→ Short task: Reproduce each of the lines below that contains the word "Count".

→ Supplied data:
——————
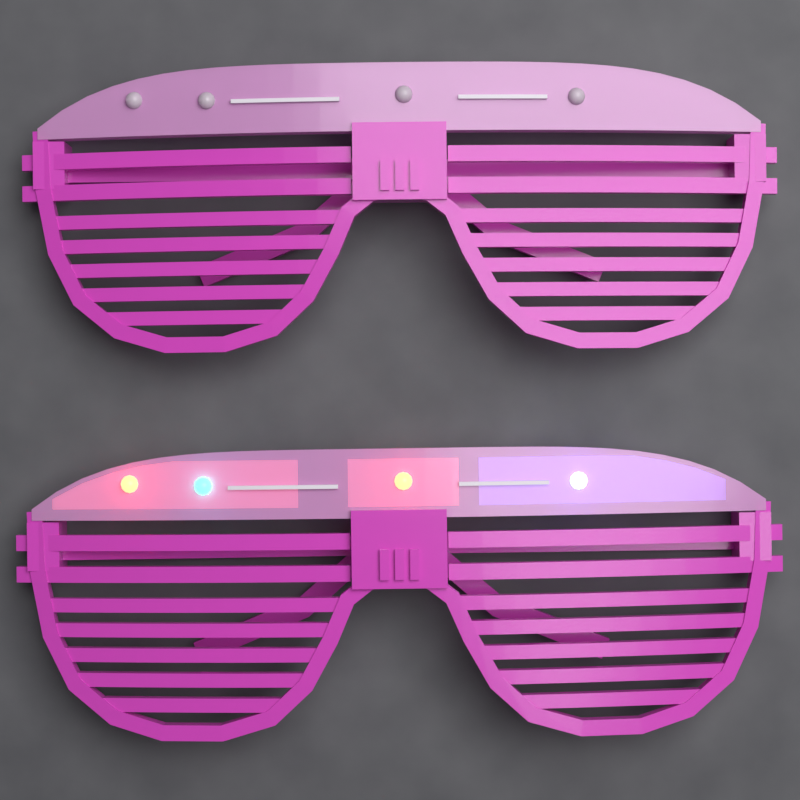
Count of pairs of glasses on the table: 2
——————
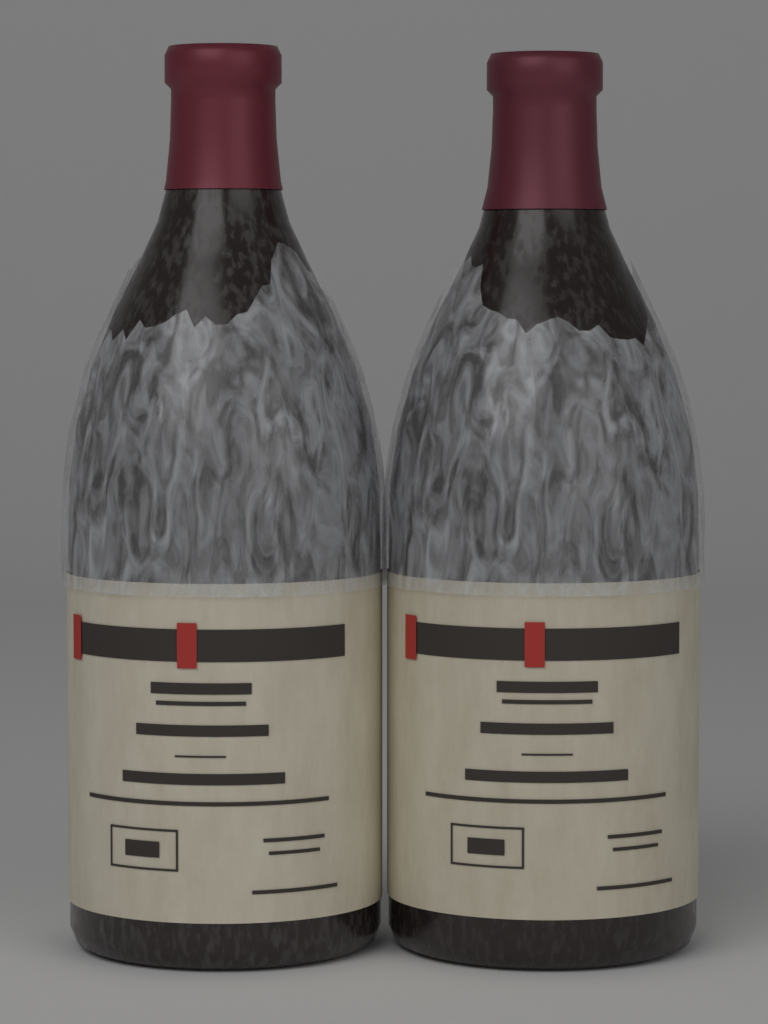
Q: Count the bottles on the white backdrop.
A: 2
——————
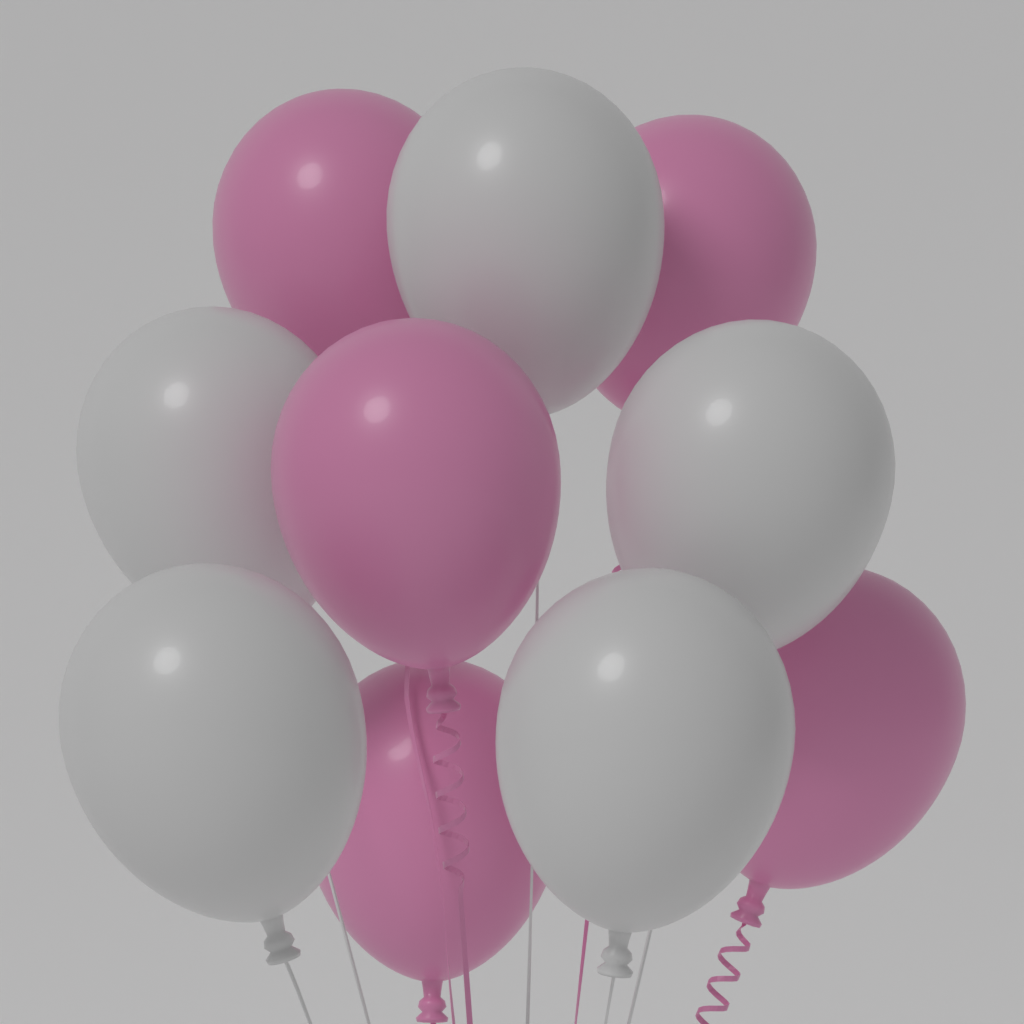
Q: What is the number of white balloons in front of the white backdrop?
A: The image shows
——————
→ The output:
Count of pairs of glasses on the table: 2
Q: Count the bottles on the white backdrop.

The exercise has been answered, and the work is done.